I also love finding new ways to eat carbs. I get that sauce isn’t a new way to eat pasta, but inventing new sauces is like a hobby for me. Ultra-specific, I know.
Usually, the sauces I make are savory and spicy. But when I got an adorable jar of honey from Catskill Provisions, (along with some honey infused whiskey) I thought, “Why shouldn’t pasta sauce be sweet?” Then I was reminded of the movie Elf when Will Ferrell pours maple syrup over the family’s spaghetti. Okay, so a totally sweet sauce is probably not the best idea. But maybe spicy and sweet?
And so my Spicy Sweet Sausage Spaghetti Sauce recipe was born.
Here’s how I made it, but if you want to substitute some ingredients to make it vegetarian (or to avoid a vegetable you hate), that’s cool too. As a reminder, I usually make enough food for two… or maybe three people if you have a little more self control than me. Whatever.
First, get your pasta water boiling. Pro tip: put the salt and oil in the water while it’s still cold. For unknown science reasons, this seems to make for better pasta. I used linguini, but you could use tagliatelle or conchiglie or farfalle. Farfalle is my fave; the little bow ties are so cute!
Anyway, in a small bowl– I’m talking like, tiny, here– I mixed two spoon-fulls of honey with enough balsamic vinegar to make the honey liquid enough to pour. Please get your honey from a company that takes good care of their bees! I used Catskill Provisions’ raw wildflower fall honey because they are socially conscious and environmentally friendly, and Kim approved.
With the pan warming up, I cut up half a package of kielbasa into half circles. You could substitute this sausage for some vegetarian sausage if that’s your thing.
I put the sausage in the warm pan without any oil, because there’s plenty of fats in the meat already. Then, I poured the honey/balsamic mixture over the sausage. In addition to making the honey a little more viscous, the balsamic caramelizes the outside of the meat just a tiny bit.
When most of the liquid is absorbed by the sausage, add chili flakes (or real chili peppers!) to the pan. I ordinarily would use chopped chili peppers in my spicy food, but we’re moving soon, and we have a huge container of chili flakes to use up before then. Also, it’s really just more convenient.
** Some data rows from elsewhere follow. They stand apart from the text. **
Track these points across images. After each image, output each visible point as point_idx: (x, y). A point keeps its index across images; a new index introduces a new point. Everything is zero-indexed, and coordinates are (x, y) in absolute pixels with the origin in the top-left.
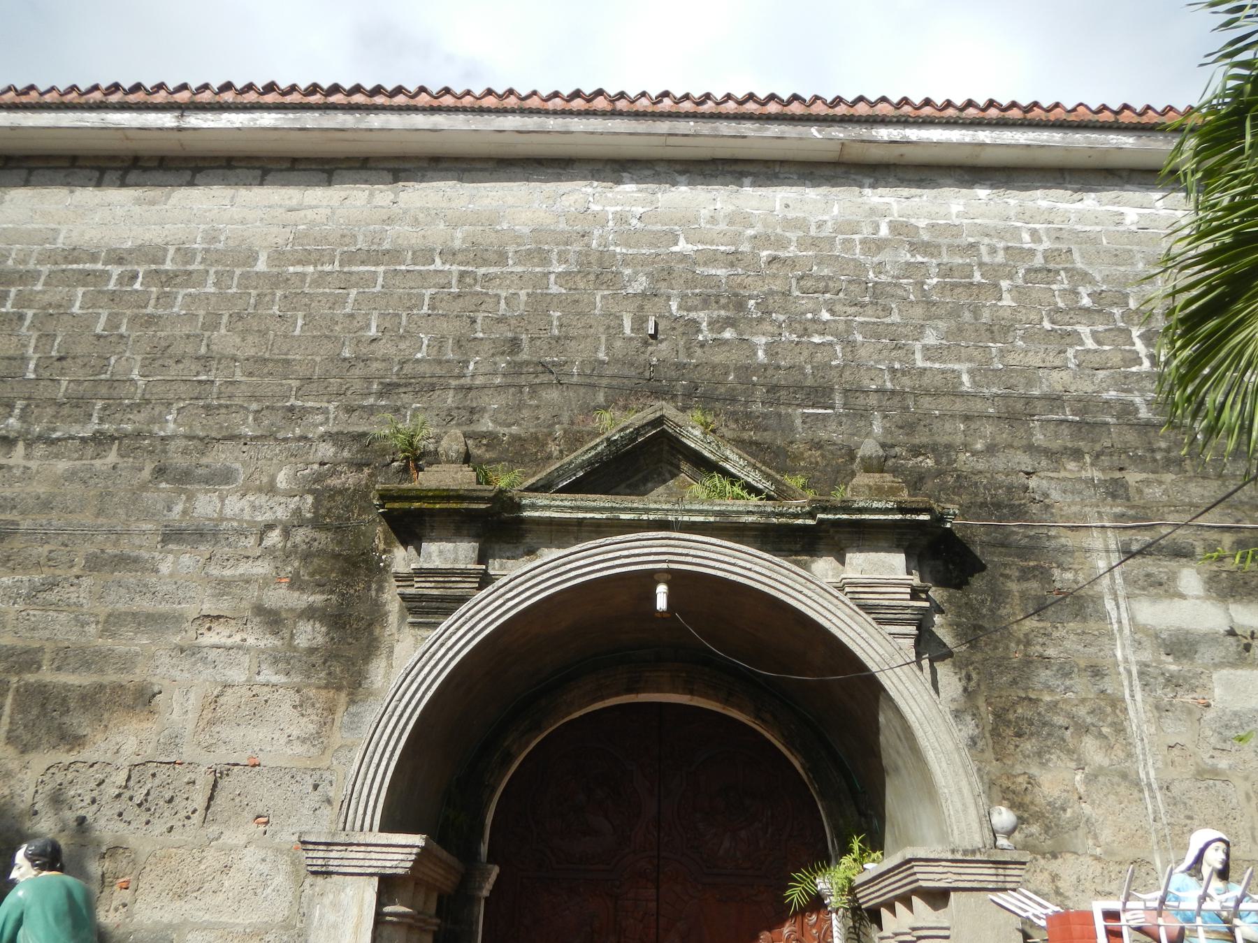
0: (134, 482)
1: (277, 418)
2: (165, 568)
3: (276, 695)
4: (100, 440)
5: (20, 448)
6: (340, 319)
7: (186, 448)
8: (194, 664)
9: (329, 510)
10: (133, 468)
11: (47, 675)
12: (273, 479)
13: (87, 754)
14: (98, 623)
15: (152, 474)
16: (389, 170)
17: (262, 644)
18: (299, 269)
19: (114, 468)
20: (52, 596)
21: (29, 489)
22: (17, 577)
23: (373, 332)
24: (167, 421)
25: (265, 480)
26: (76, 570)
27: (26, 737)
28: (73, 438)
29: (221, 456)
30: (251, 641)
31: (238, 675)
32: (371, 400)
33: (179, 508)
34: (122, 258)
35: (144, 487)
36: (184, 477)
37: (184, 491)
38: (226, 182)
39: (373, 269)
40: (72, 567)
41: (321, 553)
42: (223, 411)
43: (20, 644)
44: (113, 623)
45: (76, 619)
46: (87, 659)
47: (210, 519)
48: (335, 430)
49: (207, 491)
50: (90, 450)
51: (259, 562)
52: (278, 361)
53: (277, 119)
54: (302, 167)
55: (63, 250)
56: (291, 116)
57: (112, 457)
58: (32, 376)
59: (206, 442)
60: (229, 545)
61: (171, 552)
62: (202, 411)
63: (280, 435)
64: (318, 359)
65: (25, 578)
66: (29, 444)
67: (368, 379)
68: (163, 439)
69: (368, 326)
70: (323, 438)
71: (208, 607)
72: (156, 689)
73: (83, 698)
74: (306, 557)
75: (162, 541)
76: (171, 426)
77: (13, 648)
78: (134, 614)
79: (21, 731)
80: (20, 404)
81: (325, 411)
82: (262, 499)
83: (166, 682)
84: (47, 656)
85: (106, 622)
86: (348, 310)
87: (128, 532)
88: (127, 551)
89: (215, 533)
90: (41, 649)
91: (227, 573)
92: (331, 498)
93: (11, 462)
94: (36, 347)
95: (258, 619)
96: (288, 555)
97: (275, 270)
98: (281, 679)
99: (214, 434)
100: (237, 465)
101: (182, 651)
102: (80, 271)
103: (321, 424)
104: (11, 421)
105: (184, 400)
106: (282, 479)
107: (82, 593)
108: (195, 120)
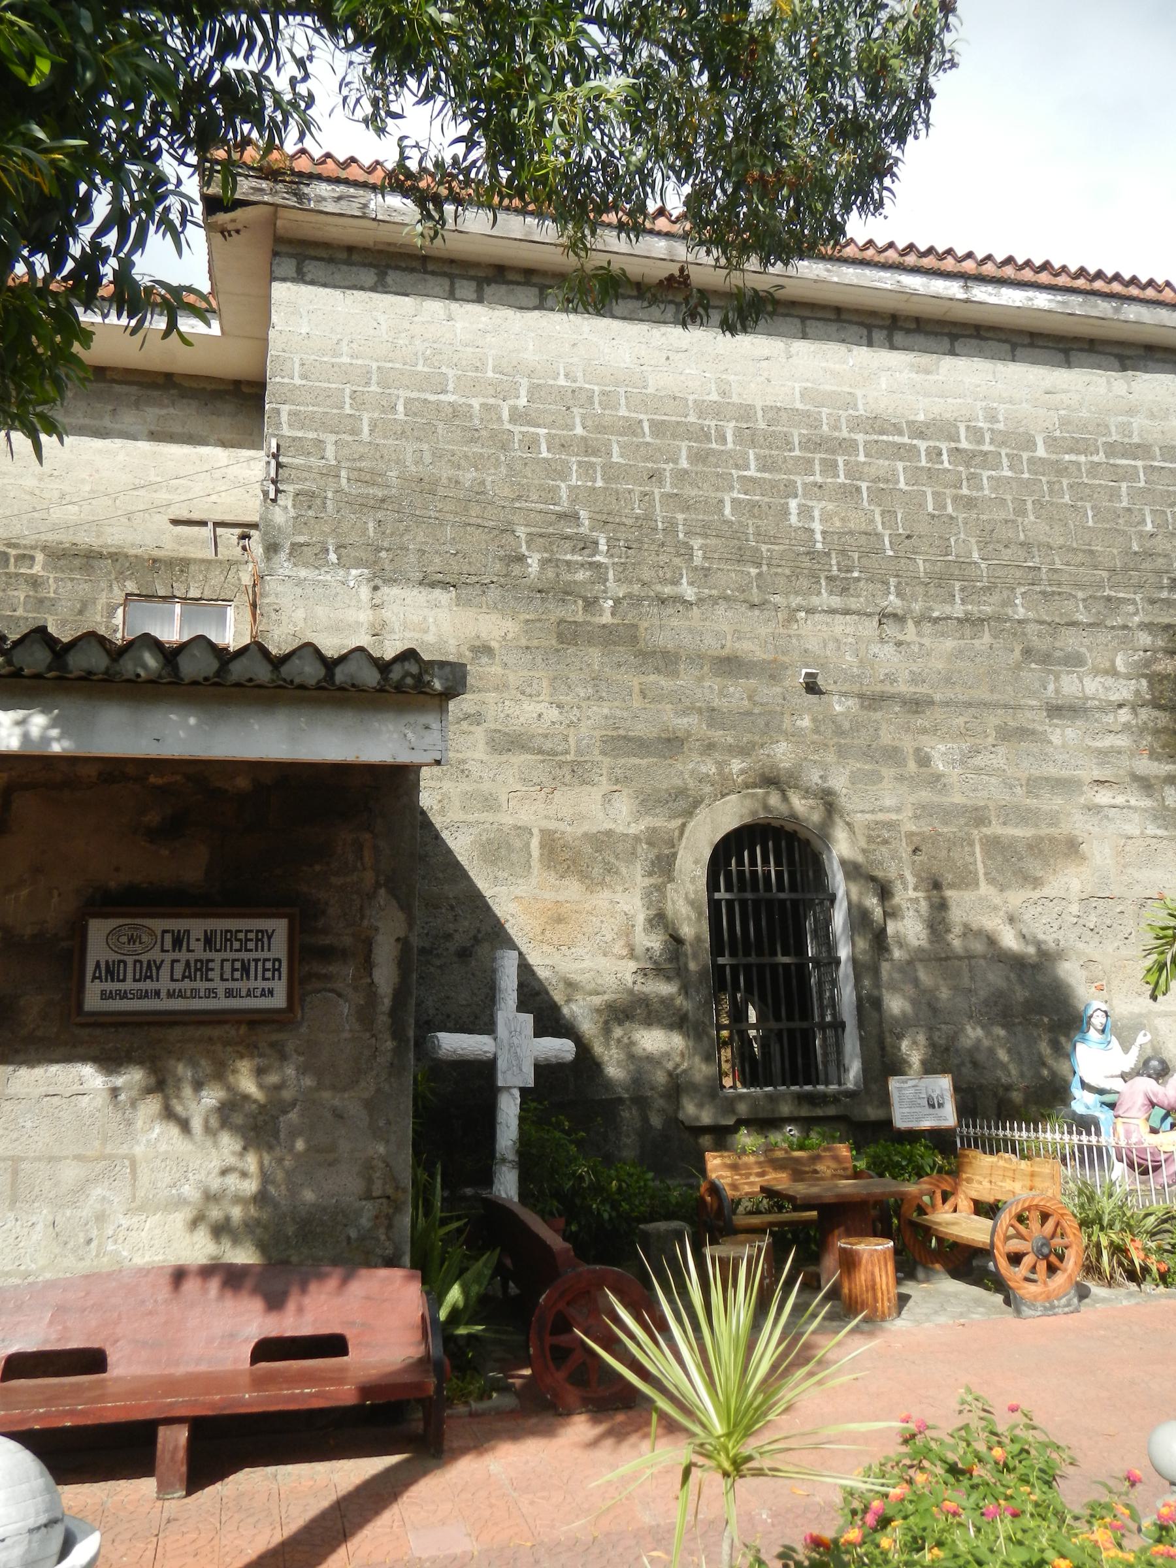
0: (1010, 662)
1: (1100, 606)
2: (1056, 739)
3: (1161, 845)
4: (966, 620)
5: (910, 623)
6: (1120, 512)
7: (1040, 631)
8: (1101, 820)
9: (1161, 692)
10: (1006, 648)
11: (996, 829)
12: (1113, 662)
13: (1047, 891)
14: (1021, 786)
15: (1022, 655)
16: (1117, 356)
17: (1138, 804)
18: (1073, 457)
19: (991, 648)
20: (978, 761)
21: (930, 665)
22: (949, 745)
23: (1149, 527)
24: (1016, 605)
25: (1108, 664)
26: (991, 740)
27: (1000, 879)
28: (949, 618)
29: (1071, 641)
30: (1133, 802)
31: (1133, 829)
32: (1164, 594)
33: (1051, 687)
34: (922, 432)
35: (1018, 667)
36: (1046, 659)
37: (1050, 672)
38: (981, 354)
39: (1133, 463)
40: (987, 736)
41: (1165, 730)
42: (1057, 597)
43: (969, 803)
44: (1034, 785)
45: (1003, 781)
46: (1025, 816)
47: (1077, 698)
48: (1147, 620)
49: (1068, 673)
50: (968, 630)
51: (1119, 736)
52: (1084, 551)
53: (1050, 301)
54: (1040, 343)
55: (868, 418)
56: (1059, 298)
57: (987, 638)
58: (891, 553)
59: (1054, 627)
60: (1096, 720)
61: (1056, 726)
62: (1040, 596)
63: (1109, 623)
64: (1115, 551)
65: (955, 746)
66: (917, 623)
67: (1158, 573)
68: (1019, 622)
69: (1144, 521)
70: (1143, 626)
71: (1097, 774)
72: (1080, 840)
73: (1030, 847)
74: (1156, 732)
75: (1049, 716)
76: (1021, 610)
77: (965, 806)
78: (1047, 779)
79: (994, 874)
80: (893, 581)
81: (1134, 602)
82: (1109, 681)
83: (1085, 835)
84: (993, 813)
85: (1028, 784)
86: (1125, 504)
87: (1020, 707)
88: (1025, 724)
89: (1086, 710)
90: (986, 807)
91: (1099, 744)
92: (1160, 681)
93: (908, 638)
94: (883, 523)
95: (1136, 785)
96: (1143, 730)
97: (1054, 457)
98: (1160, 832)
99: (1057, 620)
100: (1083, 650)
101: (1090, 810)
102: (894, 444)
103: (1134, 614)
104: (892, 597)
105: (1024, 585)
106: (1119, 662)
107: (998, 758)
108: (982, 294)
Now is where you get to dictate the recipe– the vegetables. I put in mushrooms and green onions and more chili flakes. I told you this was going to be spicy! If you don’t like these ingredients or don’t have them in your fridge, here are some other suggestions: zucchini, eggplant, regular onions, bell peppers, carrots, olives, spinach, artichokes, cauliflower… I guess you could add broccoli, but why would you want to? It’s my veggie nemesis. Basically, just use the veggies you want. Don’t ruin your sauce with a vegetable you don’t like. Looking at you broccoli.
Once your chosen veggies are mostly cooked, add the diced tomatoes. Use one big, fat tomato or two medium ones. Cover and let it stew until there’s some liquid from the tomatoes, but not so much that it’s watery, ya know? Unless you like your sauce to be really juicy. Not judging.
Though, I will judge you if you cook your pasta into a gooey mush. That’s a serious crime. So, go check on your pasta, and if its al dente, drain it! Another pro tip: if you leave the pasta in the pan while you wait for the sauce to be done, it will get all stuck together. Don’t do that– either plate it or leave it in the colander. And for Pete’s sake, don’t rinse your pasta after it’s cooked. That’s another no-no.
Alright, so the food should be done. Pasta + Spicy Sweet Sausage Spaghetti Sauce = happiness. The sweet and spicy dichotomy of the sauce really brings out interesting flavors. The honey I used was particularly smoky, so that added a whole other delicious dimension.
Who are we kidding, pasta = happiness. Please let me know if you try this recipe! I want to hear what you think. Happy carb-eating!